UK supermarkets delivered an average return of 11.7 per cent between 2009 and 2013, comfortably beating the returns from non-supermarket retail every year, according to data from MSCI.

"Supermarkets have proved to be a real estate asset that has held up well since the global financial crisis as an attractive, bond-like, secure investment," says Angela Goodings, associate director of research at TH Real Estate, part of TIAA-CREF, the US financial services provider, which has $82bn of property assets, about $30bn of which is in the retail sector.

<>"[Inflation-linked] 20-year leases were very attractive to investors who were risk averse and it has proved to be a very secure sector."

However, in the UK at least, large supermarkets are now being assailed by a triumvirate of terrors: online food sales have risen sharply; so-called "hard discounters" such as German duo Aldi and Lidl have seized market share; and more people are now opting for regular "convenience" shopping rather than a weekly binge at big-box outlets.

"Supermarkets have yet to demonstrate how they are going to find a way to become competitive. It is quite possible that the amount of supermarket space that exists in a few years' time is less than it is today, certainly the space occupied by the established supermarkets," says Mr Urwin.

The implications are starting to percolate through to investors.

"There are structural issues where [supermarkets'] race for space has led to an oversupply in certain areas," says Ms Goodings. She adds that while non-supermarket retail assets generated capital growth of 8 per cent in 2014, "last year we saw nothing for supermarkets. The other asset classes are in catch up."

Yet Ms Goodings says it would be wrong for the entire supermarket sector to be written down, arguing instead that the market is polarising and fragmenting.

Whereas the strongest-performing stores in the best areas might still be valued on a yield of around 4.25 per cent, secondary assets might have drifted out to a yield of 5.25 per cent. "For some of the weaker areas there certainly will be writedowns," she adds.

Mr Urwin agrees the sector is becoming less homogenous. "A year ago, supermarkets were probably trading at fairly similar levels. Now more concern and attention is being given to the characteristics of the store itself.

"The demand is still there for long-term leases that trade well and are in dominant locations," he says.

Investors are also thinking a little more about potential alternative uses of the sites they own, in case their leases are not renewed.
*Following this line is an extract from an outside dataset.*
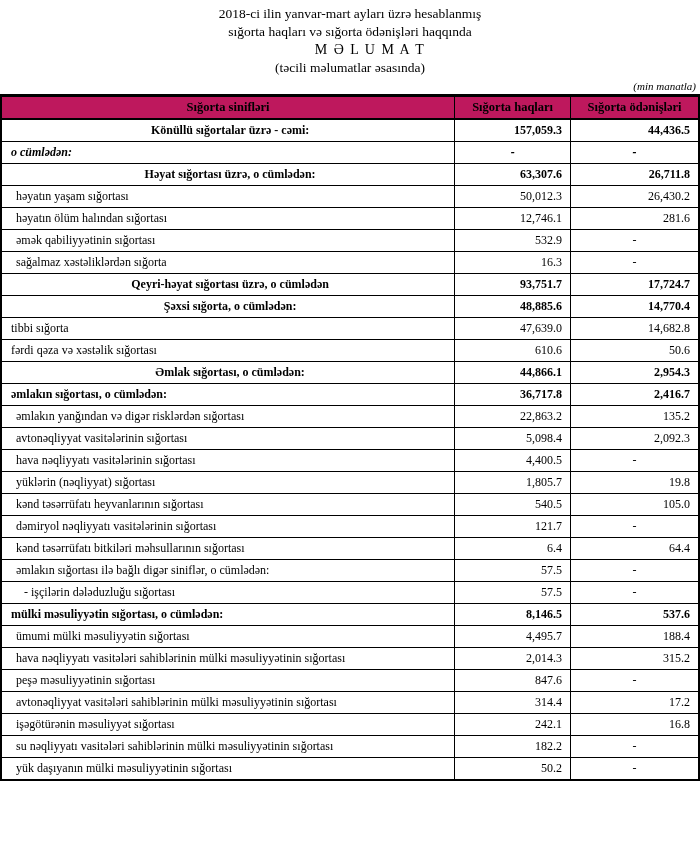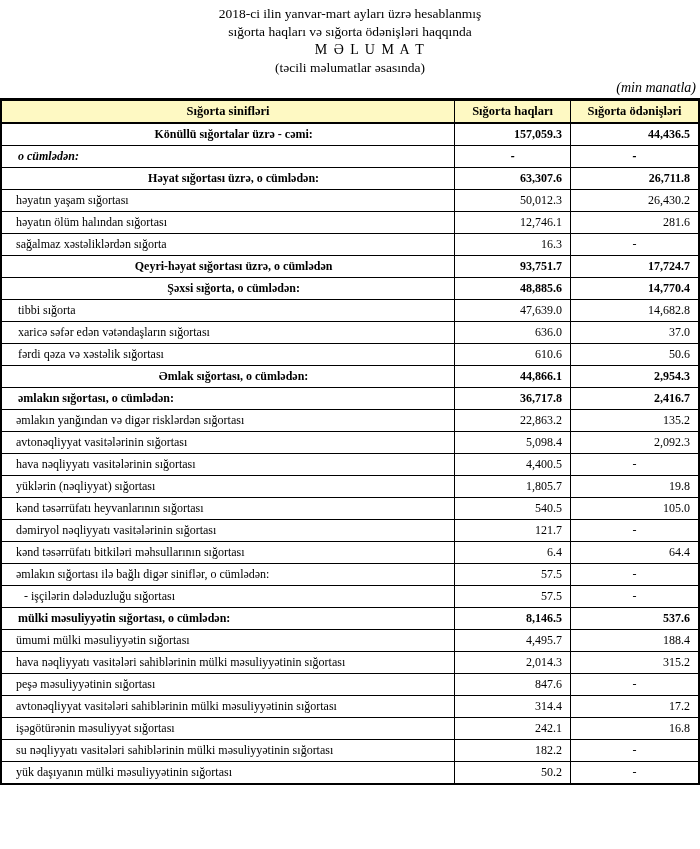"(min manatla)" .unit-note { font-size: 14px -> 11px }
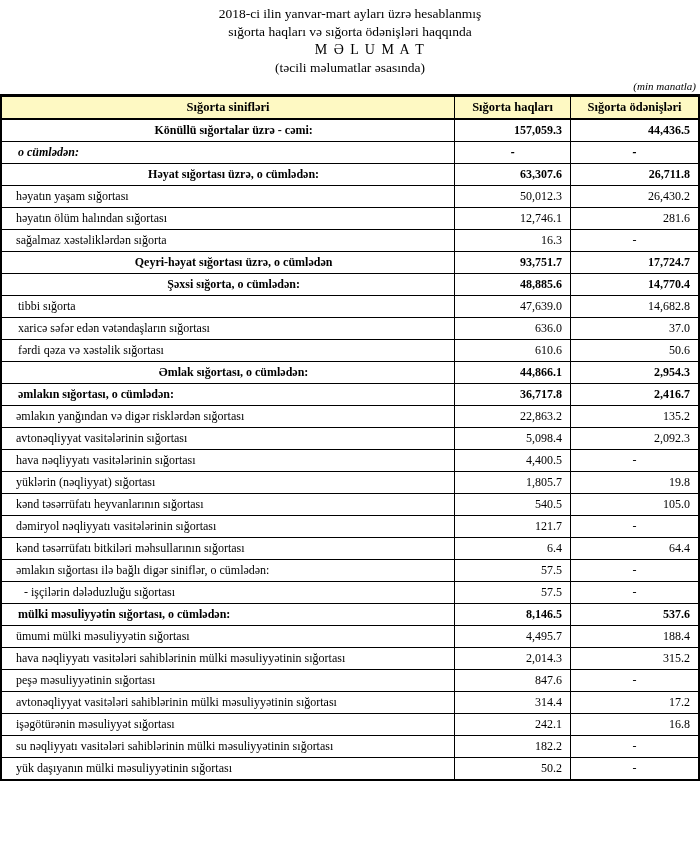"Sığorta sinifləri" th { background: #fef9c3 -> #be185d }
In London and other parts of southeast England, residential development might be a lucrative option, Mr Urwin says.

Harry de Ferry Foster, fund director of Cordea Savills' £920m Charities Property fund, is more upbeat, arguing that Tesco "probably deliberately cut too hard" when writing down the value of its stores, in order "to get all of the bad news out of the way".

"I don't think anyone worries that they are not going to pay the rent, that they are going bust," he adds. "Tesco yields have drifted out, [but that is] primarily because of sentiment. There are very few [stores] trading [on the secondary market]."

. . .

So far, at least, worries over the declining value of supermarket stores appear to be largely a UK phenomenon.

As far as Europe is concerned, Chris Urwin, global head of real estate research at Aviva Investors, says the "big weekly shop is quite a British thing and in other parts of Europe people have had the discounters and been willing to use them for longer".

Angela Goodings, associate director of research at TH Real Estate, says the supermarket sector has been "less attractive" to property investors on the continent, although supermarket-anchored shopping centres have gained some traction.

These types of shopping centres are also coveted investment assets in the US, with close to 200 transactions in the past two years, says John Ragland, head of retail at TH Real Estate.

While margins are being squeezed for traditional supermarket operators and the sector has seen some consolidation, it is not being assailed by the forces at work in the UK, says Mr Ragland.

Internet-fuelled home delivery "has not really taken off", he says, while Europe's hard discounters remain absent and shopping patterns have not changed.

As a result, supermarket valuations are still rising, he says, with yields typically around 5.5 per cent to 6.5 per cent "for the good stuff".